Data entries
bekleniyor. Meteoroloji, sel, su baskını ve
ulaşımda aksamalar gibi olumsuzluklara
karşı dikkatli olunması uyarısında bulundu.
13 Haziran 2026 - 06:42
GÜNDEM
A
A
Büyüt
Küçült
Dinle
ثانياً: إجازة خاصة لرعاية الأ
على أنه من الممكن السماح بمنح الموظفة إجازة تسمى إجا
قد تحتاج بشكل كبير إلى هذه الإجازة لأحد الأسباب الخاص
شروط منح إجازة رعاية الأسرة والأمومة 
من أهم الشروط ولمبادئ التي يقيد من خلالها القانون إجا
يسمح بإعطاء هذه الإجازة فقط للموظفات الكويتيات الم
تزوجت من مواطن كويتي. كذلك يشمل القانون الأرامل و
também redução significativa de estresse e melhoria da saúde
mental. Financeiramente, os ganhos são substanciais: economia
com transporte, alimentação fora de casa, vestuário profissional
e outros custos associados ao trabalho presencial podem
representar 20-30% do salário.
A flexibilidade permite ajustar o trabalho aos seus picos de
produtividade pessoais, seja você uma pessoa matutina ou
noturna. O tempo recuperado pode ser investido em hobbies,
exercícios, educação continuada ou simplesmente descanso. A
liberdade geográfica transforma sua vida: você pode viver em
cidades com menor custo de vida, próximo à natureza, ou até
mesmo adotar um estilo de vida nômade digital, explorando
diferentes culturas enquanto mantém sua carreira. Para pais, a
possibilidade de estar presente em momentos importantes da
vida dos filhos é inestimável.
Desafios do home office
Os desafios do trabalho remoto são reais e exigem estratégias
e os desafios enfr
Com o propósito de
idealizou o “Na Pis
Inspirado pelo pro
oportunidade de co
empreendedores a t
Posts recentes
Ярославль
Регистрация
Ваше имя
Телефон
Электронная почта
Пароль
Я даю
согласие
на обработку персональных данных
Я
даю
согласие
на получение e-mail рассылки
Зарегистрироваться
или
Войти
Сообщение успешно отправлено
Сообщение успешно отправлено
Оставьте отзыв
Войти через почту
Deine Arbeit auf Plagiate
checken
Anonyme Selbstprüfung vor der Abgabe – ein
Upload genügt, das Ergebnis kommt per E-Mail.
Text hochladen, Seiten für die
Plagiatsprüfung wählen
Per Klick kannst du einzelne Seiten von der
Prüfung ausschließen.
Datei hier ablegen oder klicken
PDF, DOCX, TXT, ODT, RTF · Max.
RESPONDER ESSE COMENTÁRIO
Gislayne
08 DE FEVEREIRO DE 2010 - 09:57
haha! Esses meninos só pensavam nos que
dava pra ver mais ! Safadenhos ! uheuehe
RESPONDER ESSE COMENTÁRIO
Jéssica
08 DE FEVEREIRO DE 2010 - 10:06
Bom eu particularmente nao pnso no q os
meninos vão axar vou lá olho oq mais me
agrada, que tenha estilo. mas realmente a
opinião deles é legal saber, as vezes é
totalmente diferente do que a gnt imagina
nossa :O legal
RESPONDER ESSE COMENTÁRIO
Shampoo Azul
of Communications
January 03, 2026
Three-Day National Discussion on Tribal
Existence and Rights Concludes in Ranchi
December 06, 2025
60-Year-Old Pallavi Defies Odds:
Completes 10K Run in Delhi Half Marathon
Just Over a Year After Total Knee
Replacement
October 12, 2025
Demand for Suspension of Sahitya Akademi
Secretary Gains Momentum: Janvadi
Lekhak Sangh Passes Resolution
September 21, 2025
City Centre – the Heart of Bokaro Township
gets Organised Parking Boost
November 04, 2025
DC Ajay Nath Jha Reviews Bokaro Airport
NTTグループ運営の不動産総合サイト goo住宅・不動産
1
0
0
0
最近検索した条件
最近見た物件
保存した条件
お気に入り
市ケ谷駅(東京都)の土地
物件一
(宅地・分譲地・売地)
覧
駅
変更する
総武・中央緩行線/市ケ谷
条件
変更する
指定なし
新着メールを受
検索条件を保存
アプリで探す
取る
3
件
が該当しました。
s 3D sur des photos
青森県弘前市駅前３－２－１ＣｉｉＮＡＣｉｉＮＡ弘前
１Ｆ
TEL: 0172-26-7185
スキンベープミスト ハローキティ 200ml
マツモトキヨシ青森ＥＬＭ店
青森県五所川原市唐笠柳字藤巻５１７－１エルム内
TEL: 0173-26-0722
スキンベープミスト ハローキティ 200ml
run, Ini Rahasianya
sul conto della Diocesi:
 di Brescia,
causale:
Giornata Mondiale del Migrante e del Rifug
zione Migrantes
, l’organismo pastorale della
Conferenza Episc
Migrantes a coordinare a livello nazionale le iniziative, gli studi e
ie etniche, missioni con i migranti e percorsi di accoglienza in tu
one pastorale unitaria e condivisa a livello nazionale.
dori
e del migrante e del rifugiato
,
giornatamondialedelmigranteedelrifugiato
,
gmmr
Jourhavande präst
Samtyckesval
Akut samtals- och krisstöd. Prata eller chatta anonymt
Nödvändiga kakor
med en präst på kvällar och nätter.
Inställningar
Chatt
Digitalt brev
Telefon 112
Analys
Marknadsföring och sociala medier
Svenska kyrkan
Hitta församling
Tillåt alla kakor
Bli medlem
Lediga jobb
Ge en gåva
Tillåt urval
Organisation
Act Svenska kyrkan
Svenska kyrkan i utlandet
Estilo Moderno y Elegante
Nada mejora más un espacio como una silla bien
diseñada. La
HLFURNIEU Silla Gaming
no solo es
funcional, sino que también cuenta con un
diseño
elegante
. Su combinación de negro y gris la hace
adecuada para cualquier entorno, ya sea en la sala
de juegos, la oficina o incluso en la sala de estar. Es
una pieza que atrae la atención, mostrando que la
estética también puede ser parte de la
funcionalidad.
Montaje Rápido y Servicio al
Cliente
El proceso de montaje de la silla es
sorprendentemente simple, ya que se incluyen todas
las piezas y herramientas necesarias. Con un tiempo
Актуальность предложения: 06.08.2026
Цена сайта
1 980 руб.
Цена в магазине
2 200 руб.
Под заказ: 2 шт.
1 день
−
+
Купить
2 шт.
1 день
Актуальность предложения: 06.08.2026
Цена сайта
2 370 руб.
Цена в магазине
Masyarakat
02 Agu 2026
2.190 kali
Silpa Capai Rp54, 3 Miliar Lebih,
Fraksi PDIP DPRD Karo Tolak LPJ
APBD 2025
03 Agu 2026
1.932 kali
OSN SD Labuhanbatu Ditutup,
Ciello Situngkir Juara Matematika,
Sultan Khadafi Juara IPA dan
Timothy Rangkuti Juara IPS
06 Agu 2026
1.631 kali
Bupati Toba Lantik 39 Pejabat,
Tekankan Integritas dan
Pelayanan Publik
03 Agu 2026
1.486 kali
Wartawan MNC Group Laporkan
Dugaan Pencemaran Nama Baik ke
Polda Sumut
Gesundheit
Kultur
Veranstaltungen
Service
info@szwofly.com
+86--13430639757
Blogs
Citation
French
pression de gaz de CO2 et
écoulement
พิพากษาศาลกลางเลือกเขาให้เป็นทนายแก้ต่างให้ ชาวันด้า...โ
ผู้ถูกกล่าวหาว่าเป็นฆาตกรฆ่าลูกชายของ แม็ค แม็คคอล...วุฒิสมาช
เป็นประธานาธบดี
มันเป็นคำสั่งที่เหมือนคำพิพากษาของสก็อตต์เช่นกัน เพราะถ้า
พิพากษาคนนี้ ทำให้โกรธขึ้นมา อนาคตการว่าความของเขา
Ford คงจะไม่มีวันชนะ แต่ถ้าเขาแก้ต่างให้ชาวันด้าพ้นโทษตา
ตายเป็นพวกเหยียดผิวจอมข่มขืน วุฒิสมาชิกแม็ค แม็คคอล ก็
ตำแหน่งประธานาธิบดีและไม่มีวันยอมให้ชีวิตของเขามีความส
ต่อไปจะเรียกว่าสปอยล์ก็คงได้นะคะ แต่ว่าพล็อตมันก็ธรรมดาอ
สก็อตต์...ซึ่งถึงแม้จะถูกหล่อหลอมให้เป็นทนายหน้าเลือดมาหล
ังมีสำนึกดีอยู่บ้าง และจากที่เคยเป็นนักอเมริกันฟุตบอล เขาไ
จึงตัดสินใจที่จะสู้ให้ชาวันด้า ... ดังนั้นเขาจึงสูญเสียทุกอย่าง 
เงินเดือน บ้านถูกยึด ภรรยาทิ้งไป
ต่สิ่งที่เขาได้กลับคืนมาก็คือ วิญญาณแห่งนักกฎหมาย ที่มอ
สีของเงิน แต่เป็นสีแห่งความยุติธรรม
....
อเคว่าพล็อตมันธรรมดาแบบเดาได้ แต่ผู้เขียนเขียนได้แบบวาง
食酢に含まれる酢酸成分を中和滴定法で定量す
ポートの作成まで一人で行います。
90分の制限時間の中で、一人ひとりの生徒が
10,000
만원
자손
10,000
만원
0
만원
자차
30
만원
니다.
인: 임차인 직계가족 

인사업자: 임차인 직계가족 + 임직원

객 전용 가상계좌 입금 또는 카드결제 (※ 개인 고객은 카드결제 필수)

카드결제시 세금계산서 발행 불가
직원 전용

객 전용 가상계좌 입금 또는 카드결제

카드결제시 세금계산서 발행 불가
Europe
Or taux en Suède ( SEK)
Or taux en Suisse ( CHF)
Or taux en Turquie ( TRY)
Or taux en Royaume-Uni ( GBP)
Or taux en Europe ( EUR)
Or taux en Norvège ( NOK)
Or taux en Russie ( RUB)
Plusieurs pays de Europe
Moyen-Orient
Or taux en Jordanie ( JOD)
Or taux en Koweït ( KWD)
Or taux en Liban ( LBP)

**WHAT YOU ARE ASKED TO DO**
What you give back must be the stretch above, starting at the line with "las piezas y" and ending at the line with "Ciello Situngkir Juara", copied exactly.

**WRITTEN SOLUTION**
las piezas y herramientas necesarias. Con un tiempo
Актуальность предложения: 06.08.2026
Цена сайта
1 980 руб.
Цена в магазине
2 200 руб.
Под заказ: 2 шт.
1 день
−
+
Купить
2 шт.
1 день
Актуальность предложения: 06.08.2026
Цена сайта
2 370 руб.
Цена в магазине
Masyarakat
02 Agu 2026
2.190 kali
Silpa Capai Rp54, 3 Miliar Lebih,
Fraksi PDIP DPRD Karo Tolak LPJ
APBD 2025
03 Agu 2026
1.932 kali
OSN SD Labuhanbatu Ditutup,
Ciello Situngkir Juara Matematika,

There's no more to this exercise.